-- PAGE EXTRACT follows --
Content-Transfer-Encoding: 7bit
X-Authenticated: True
Subject: [EAI] Comments on draft-ietf-eai-frmwrk-4952bis-01
X-BeenThere: ima@ietf.org
X-Mailman-Version: 2.1.9
Precedence: list
List-Id: "EAI \(Email Address Internationalization\)" <ima.ietf.org>
List-Unsubscribe: <https://www.ietf.org/mailman/listinfo/ima>, <mailto:ima-request@ietf.org?subject=unsubscribe>
List-Archive: <http://www.ietf.org/mail-archive/web/ima>
List-Post: <mailto:ima@ietf.org>
List-Help: <mailto:ima-request@ietf.org?subject=help>
List-Subscribe: <https://www.ietf.org/mailman/listinfo/ima>, <mailto:ima-request@ietf.org?subject=subscribe>
X-List-Received-Date: Wed, 07 Jul 2010 13:41:39 -0000

2. Role of This Specification
[[anchor2: Note in Draft: Is 5825 still relevant, or is a victim of the 
"no in-transit downgrade" decision.??]]

Comment:  RFC 5825 describes how to construct the original headers from 
the "Downgraded-" headers. This is not relevant unless we are planning 
to use such headers (defined in 5504) for specifying how a final 
delivery SMTP server/mail store should downgrade messages that POP or 
IMAP can restore for UTF8 clients.
-- PAGE EXTRACT concluded --
-- DATASET follows --
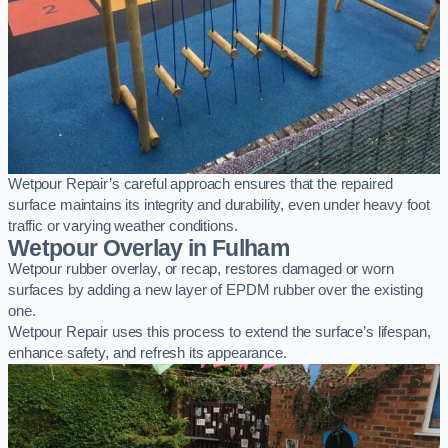
Wetpour Repair’s careful approach ensures that the repaired
surface maintains its integrity and durability, even under heavy foot
traffic or varying weather conditions.
Wetpour Overlay in Fulham
Wetpour rubber overlay, or recap, restores damaged or worn
surfaces by adding a new layer of EPDM rubber over the existing
one.
Wetpour Repair uses this process to extend the surface’s lifespan,
enhance safety, and refresh its appearance.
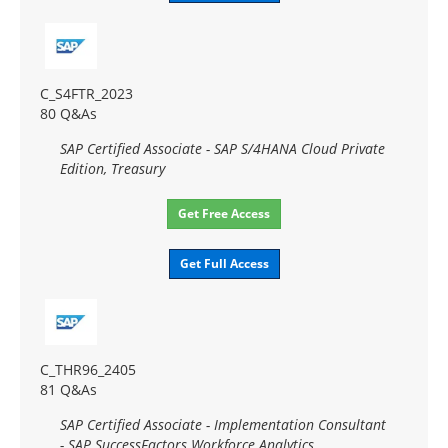
C_S4FTR_2023
80 Q&As
SAP Certified Associate - SAP S/4HANA Cloud Private
Edition, Treasury
Get Free Access
Get Full Access
C_THR96_2405
81 Q&As
SAP Certified Associate - Implementation Consultant
- SAP SuccessFactors Workforce Analytics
-- DATASET concluded --
# [ACTIVITY 1]
Summarize the draft comment in two sentences.
# [ACTIVITY 2]
Answer these questions from the draft comment:
(a) What date and time does the X-List-Received-Date header give?
(b) In which RFC are the "Downgraded-" headers defined?
(c) Which decision does the note in the draft suggest may have made RFC 5825 irrelevant?
# [ACTIVITY 3]
Proceed with the draft comment, continuing from its last sentence.

# [TASK OUTPUT 1]
A message to the EAI (Email Address Internationalization) list comments on section 2, "Role of This Specification," of draft-ietf-eai-frmwrk-4952bis-01, where a note asks whether RFC 5825 is still relevant or a victim of the "no in-transit downgrade" decision. The comment says RFC 5825 describes how to construct the original headers from the "Downgraded-" headers and is not relevant unless those headers, defined in 5504, are to be used to specify how a final delivery SMTP server or mail store should downgrade messages that POP or IMAP can restore for UTF8 clients.

# [TASK OUTPUT 2]
(a) Wed, 07 Jul 2010 13:41:39 -0000
(b) 5504
(c) The "no in-transit downgrade" decision

# [TASK OUTPUT 3]
7.1 SMTP Extension for Internationalized Email Address
Conformance to the group of standards specified here for email transport 
and delivery requires implementation of the SMTP Extension 
specification, including recognition of the keywords associated with 
alternate addresses, and the UTF-8 Header specification.

Comment:  remove "including recognition of the keywords associated with 
alternate addresses".

8. Downgrading before and after SMTP Transactions
While the experiments that preceded these specifications included a 
mechanism for passing backup ASCII addresses to intermediate relay 
systems and having those systems alter the relevant message header 
fields and substitute the addresses,

Comment:  add a reference to RFC 5504 for future readers who may not 
know anything about the Experimental drafts.

9. Downgrading in Transit
[[anchor16: ... this section will simply be dropped.]]

Comment:  Leading up to the recharter, there was a lot of heated 
discussion on algorithmic/ACE transformations, even though it had been 
covered at the beginning of the working group. I think we need to 
capture some of this history or future readers of the standard will 
raise the same questions again. I suggest the following as a starting point.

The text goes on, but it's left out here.